Fearing commitment and intimacy is a different issue, and shouldn't be confused with fraysexuality.
“Of course, some people do fear intimacy and it is possible to mistake perpetually avoiding connection and bonding for fraysexuality,” Emilie says. “If you’re confused about this, the best way to figure out if this is an expression of your true desires or something you believe you need to work through is to speak to a professional. Sex and relationship therapists specialise in guiding you through the principles of attachment and helping you to understand how your identity and your sexuality intersect.”
When navigating your understanding of fraysexuality, it's incredibly important to not lean into harmful stereotypes.
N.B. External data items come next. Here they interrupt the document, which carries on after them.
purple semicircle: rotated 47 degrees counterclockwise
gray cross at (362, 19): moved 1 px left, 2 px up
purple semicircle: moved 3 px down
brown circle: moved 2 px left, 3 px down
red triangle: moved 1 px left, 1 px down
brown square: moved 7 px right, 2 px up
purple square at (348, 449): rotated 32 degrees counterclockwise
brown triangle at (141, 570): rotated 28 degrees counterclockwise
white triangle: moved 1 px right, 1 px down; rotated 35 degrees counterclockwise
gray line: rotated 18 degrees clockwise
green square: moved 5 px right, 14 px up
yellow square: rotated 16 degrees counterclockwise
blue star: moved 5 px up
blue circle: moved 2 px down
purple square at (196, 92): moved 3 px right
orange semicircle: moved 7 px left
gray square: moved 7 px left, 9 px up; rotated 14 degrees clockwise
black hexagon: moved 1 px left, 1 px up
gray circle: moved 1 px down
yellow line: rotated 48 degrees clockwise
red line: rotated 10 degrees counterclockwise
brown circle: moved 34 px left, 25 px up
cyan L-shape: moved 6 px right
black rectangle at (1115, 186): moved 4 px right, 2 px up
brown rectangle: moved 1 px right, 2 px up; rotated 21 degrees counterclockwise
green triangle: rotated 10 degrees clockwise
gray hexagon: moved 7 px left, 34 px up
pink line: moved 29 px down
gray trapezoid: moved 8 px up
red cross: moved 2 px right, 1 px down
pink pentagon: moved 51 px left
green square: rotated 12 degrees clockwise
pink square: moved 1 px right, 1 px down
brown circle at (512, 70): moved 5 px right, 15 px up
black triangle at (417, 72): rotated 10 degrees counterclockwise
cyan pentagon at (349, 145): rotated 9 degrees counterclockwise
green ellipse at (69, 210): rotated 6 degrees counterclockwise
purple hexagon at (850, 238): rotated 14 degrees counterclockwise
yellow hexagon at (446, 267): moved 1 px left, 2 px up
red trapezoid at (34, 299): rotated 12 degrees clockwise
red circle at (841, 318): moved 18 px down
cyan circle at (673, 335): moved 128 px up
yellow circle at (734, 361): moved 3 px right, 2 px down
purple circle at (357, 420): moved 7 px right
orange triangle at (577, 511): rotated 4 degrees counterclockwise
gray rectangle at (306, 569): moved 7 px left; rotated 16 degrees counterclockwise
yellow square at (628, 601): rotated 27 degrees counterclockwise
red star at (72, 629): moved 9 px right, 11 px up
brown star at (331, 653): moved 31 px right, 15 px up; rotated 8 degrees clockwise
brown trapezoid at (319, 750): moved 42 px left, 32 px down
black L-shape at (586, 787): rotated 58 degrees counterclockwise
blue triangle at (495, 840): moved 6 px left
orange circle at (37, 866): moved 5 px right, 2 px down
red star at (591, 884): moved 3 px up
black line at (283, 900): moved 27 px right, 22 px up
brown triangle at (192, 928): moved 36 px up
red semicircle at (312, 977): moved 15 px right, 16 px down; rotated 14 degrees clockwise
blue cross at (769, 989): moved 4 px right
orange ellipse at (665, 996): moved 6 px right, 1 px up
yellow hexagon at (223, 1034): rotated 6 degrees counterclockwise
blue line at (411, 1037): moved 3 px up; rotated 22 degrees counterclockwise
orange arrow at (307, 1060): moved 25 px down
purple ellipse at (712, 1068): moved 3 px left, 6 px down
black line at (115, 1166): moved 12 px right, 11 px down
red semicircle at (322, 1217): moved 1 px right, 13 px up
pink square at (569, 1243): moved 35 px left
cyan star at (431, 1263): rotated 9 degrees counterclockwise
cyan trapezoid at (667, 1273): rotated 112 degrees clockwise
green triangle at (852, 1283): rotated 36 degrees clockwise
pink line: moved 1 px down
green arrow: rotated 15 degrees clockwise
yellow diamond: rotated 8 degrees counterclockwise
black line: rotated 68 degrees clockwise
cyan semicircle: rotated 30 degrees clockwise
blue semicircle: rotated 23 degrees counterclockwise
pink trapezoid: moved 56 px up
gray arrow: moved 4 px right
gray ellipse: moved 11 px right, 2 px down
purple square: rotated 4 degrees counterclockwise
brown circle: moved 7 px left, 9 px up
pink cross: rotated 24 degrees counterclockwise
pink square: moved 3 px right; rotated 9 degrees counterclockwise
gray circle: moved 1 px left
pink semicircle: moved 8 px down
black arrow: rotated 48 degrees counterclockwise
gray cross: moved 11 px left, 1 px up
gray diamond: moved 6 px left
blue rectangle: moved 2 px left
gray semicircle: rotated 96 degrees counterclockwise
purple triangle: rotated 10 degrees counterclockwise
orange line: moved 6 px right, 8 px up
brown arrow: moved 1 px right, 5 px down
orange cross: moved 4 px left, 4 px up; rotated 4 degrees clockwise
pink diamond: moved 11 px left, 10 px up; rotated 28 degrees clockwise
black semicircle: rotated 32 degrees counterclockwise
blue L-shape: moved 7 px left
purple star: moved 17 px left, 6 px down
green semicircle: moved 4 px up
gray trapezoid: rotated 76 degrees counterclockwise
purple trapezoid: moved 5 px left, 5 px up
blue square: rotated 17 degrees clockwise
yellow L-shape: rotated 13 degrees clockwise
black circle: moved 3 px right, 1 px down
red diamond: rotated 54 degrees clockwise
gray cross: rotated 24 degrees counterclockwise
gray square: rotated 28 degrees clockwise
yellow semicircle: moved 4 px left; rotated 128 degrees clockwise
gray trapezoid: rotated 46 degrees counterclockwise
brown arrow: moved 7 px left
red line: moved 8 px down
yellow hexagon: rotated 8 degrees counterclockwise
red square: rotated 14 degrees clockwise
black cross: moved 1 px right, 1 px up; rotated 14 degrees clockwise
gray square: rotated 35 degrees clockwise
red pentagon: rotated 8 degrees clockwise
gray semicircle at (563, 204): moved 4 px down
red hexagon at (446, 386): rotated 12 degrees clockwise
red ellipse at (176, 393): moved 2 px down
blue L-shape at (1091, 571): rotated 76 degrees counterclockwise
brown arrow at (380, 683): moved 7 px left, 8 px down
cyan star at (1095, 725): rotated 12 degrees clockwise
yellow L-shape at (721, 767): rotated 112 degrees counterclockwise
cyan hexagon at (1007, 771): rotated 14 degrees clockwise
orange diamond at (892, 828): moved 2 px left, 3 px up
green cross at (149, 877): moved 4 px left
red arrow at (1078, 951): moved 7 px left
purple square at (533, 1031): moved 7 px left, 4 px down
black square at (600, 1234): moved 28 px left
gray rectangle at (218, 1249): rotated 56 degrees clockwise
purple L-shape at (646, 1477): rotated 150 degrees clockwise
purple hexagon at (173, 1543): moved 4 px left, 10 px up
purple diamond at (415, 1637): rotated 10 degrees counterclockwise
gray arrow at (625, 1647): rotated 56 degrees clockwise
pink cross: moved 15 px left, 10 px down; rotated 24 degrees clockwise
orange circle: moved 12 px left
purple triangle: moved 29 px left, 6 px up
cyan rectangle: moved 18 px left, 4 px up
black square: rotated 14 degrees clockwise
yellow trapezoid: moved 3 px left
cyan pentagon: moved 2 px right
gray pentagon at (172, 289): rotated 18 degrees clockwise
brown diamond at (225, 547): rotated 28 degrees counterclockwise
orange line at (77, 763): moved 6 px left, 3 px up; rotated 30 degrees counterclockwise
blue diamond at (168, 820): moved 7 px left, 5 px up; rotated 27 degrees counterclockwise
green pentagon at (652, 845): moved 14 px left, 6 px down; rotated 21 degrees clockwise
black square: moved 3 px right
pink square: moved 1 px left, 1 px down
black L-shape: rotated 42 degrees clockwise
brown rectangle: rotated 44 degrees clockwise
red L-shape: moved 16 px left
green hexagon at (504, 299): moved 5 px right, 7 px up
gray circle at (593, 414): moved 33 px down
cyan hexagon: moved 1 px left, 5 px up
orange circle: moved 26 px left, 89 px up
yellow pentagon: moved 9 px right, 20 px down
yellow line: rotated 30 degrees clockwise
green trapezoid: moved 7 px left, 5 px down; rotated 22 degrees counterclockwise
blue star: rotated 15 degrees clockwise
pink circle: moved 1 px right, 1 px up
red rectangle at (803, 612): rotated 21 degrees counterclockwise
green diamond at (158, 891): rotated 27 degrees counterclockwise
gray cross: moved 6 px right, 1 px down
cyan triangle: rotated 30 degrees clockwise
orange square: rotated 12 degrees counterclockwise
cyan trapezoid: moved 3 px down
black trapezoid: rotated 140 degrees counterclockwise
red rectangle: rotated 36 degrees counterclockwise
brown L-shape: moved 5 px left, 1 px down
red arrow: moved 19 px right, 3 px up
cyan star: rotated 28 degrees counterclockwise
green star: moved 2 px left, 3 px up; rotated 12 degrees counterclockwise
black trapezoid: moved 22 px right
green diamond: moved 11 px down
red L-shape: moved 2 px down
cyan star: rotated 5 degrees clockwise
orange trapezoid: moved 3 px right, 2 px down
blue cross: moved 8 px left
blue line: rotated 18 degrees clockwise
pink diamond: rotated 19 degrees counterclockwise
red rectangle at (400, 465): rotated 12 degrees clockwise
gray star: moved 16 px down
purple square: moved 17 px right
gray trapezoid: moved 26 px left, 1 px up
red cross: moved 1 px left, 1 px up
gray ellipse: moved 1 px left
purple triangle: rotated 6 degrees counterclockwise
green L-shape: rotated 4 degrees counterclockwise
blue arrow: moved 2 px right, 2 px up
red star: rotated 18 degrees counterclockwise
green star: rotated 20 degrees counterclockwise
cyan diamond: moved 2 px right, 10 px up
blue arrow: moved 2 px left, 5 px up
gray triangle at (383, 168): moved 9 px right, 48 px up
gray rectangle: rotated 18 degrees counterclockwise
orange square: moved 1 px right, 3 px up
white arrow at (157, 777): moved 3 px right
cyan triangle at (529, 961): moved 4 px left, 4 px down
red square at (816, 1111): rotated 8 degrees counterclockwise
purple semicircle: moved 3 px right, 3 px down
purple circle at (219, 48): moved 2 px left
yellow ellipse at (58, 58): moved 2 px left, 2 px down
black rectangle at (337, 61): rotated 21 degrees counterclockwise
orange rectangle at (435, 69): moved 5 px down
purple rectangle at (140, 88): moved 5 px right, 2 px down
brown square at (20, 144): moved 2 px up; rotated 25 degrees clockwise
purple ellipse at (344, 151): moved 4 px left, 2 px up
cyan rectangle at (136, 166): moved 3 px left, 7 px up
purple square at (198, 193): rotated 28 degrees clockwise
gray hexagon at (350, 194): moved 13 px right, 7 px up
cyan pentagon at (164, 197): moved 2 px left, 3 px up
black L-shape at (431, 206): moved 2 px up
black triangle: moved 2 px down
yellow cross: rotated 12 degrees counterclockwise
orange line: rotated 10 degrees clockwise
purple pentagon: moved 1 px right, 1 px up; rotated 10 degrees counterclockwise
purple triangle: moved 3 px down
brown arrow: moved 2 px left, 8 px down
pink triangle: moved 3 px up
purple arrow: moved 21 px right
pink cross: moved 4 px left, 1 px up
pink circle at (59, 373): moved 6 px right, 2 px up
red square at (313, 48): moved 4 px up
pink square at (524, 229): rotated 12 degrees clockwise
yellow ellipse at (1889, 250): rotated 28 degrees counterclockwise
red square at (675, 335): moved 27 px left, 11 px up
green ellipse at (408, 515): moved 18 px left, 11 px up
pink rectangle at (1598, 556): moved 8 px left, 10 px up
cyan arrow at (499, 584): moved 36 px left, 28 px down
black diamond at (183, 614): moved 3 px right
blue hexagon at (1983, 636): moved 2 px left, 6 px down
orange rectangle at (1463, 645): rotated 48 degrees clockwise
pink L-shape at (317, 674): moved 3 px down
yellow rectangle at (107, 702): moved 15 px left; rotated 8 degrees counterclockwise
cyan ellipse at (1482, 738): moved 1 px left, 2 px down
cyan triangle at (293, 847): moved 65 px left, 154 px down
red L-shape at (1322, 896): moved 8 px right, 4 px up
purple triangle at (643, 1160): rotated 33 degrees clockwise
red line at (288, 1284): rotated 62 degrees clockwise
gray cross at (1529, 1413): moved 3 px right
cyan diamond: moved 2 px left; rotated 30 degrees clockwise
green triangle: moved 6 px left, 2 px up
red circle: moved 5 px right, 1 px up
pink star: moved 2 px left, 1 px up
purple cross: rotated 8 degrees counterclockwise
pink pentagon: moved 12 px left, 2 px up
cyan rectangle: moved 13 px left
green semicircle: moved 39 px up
“Fraysexual people are not ‘just commitmentphobes’ and this stereotype is a harmful one. There are things that turn us on and things that turn us off and moralising what someone else finds attractive doesn’t help you or them. Fray people can be some of the most committed while still enjoying how they identify sexually.”
Can fraysexual people be monogamous?
“Of course fraysexual people can be monogamous, and plenty are,” Emilie says. "Fray people are generally very tuned into their sexuality, and how they define it, so couples are often a step ahead when it comes to seeking new ways to be intimate with each other and show each other that they care and appreciate each other.
“This can look like anything from acts of service and flirty texts to mutual masturbation and watching porn together. Touch doesn’t have to feature in a sexual relationship and respect, compassion and imagination are often what helps a monogamous union go the distance.”